Bourriauds publication The Radicant is the most fitting discourse for this era. Grappling with the information age and what was once a linear history which humankind followed Bourriaud speculates that this era experiences the fragmentation of everything and "the information bubble" makes a "master narrative" impossible (p. 104).
My TV project, TV Set, is part of Project #10 and it displays a re -mastered retro classic Kraftwerk album both visually and on the soundtrack. Playing a remodelled version of two tracks from an original 70's Kraftwerk album, the TV's sneak up from behind the film and sound piece.

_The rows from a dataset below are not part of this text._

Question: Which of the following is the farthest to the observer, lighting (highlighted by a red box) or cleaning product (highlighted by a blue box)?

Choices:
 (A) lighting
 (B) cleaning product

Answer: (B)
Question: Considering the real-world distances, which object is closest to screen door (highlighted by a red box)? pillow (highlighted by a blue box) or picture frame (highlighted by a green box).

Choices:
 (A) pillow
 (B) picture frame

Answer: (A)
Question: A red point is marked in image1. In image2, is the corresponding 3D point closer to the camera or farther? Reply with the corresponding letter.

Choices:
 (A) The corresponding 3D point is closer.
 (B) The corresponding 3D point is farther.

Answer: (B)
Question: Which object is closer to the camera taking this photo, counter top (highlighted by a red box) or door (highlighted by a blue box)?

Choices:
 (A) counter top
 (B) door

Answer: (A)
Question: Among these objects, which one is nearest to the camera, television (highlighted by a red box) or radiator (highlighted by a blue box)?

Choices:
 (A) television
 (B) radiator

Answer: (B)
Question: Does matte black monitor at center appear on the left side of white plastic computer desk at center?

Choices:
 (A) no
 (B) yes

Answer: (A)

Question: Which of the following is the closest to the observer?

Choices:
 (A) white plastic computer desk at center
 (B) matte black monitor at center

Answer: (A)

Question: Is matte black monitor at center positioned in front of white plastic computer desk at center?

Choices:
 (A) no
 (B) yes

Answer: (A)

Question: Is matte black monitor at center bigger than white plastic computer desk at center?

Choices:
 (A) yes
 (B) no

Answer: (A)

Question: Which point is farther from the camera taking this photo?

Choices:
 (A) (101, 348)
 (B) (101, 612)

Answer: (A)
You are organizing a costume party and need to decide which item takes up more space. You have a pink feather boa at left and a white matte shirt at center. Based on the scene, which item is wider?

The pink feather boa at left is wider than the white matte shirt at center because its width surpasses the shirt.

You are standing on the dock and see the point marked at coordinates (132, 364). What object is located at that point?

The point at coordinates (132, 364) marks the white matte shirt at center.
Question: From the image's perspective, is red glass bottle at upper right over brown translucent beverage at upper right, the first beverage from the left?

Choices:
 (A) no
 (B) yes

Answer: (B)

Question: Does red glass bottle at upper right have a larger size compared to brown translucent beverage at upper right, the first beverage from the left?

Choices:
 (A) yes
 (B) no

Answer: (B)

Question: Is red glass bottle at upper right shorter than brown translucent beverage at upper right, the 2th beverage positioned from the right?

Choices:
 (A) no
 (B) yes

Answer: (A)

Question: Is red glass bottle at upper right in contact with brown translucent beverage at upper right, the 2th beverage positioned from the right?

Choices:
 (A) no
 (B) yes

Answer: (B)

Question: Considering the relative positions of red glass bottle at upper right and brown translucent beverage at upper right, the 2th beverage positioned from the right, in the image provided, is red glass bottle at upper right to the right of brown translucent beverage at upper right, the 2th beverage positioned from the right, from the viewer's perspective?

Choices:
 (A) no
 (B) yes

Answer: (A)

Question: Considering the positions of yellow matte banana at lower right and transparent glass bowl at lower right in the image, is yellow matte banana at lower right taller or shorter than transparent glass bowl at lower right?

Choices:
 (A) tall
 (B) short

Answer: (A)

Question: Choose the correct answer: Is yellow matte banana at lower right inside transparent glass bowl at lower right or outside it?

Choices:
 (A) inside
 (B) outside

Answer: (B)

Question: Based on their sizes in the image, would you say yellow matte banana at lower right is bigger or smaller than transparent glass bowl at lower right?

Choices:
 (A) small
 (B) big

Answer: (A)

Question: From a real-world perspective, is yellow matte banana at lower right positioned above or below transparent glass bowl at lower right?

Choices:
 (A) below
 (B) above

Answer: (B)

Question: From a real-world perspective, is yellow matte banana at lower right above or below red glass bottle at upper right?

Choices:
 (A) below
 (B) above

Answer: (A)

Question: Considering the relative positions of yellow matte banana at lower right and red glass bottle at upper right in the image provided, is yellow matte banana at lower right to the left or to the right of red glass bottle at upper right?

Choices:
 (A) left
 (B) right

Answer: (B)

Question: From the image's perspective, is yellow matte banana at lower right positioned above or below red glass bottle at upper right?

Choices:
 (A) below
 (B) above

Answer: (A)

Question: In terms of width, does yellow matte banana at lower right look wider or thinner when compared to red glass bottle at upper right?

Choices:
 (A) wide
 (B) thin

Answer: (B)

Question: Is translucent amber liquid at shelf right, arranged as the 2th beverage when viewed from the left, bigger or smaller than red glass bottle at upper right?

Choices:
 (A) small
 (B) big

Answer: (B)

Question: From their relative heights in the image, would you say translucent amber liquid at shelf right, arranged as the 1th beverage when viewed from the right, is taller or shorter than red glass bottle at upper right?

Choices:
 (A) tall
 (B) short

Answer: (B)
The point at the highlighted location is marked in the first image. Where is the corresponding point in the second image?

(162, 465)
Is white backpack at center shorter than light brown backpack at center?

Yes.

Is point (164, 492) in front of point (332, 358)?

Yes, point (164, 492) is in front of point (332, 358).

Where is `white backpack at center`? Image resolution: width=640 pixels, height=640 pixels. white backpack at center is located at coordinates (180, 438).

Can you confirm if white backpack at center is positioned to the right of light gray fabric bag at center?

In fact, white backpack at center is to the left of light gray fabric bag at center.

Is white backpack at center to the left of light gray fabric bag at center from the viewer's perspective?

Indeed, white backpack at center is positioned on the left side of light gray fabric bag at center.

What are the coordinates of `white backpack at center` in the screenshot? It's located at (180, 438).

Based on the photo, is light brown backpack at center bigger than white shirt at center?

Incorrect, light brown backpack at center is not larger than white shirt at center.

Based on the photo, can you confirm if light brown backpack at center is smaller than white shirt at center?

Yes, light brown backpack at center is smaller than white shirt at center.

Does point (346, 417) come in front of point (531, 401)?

It plays over multiple screens and for a moment a film is being experienced by the viewer, but then the three dimensionality of the sets themselves and the awkward discardedness of them produces a sensation reminiscent of the phenomenon of the information bubble that is this era. No longer capable of transmitting adequate digital quality or channel choices. Replaced by the flatscreen and plasma TV's which hit the shops, millions of perfectly good TV's were replaced and have become more junk, flotsam and jetsom of the age. Like the LP they are interesting forms, the glass screens and the weight of them bring the heterotemporal quality of the film and its meaning back to the foreground and ultimately the present the "confused mass" that is this generation.

Bourriaud, N (2009) The Radicant, New York, Lucas and Sternberg.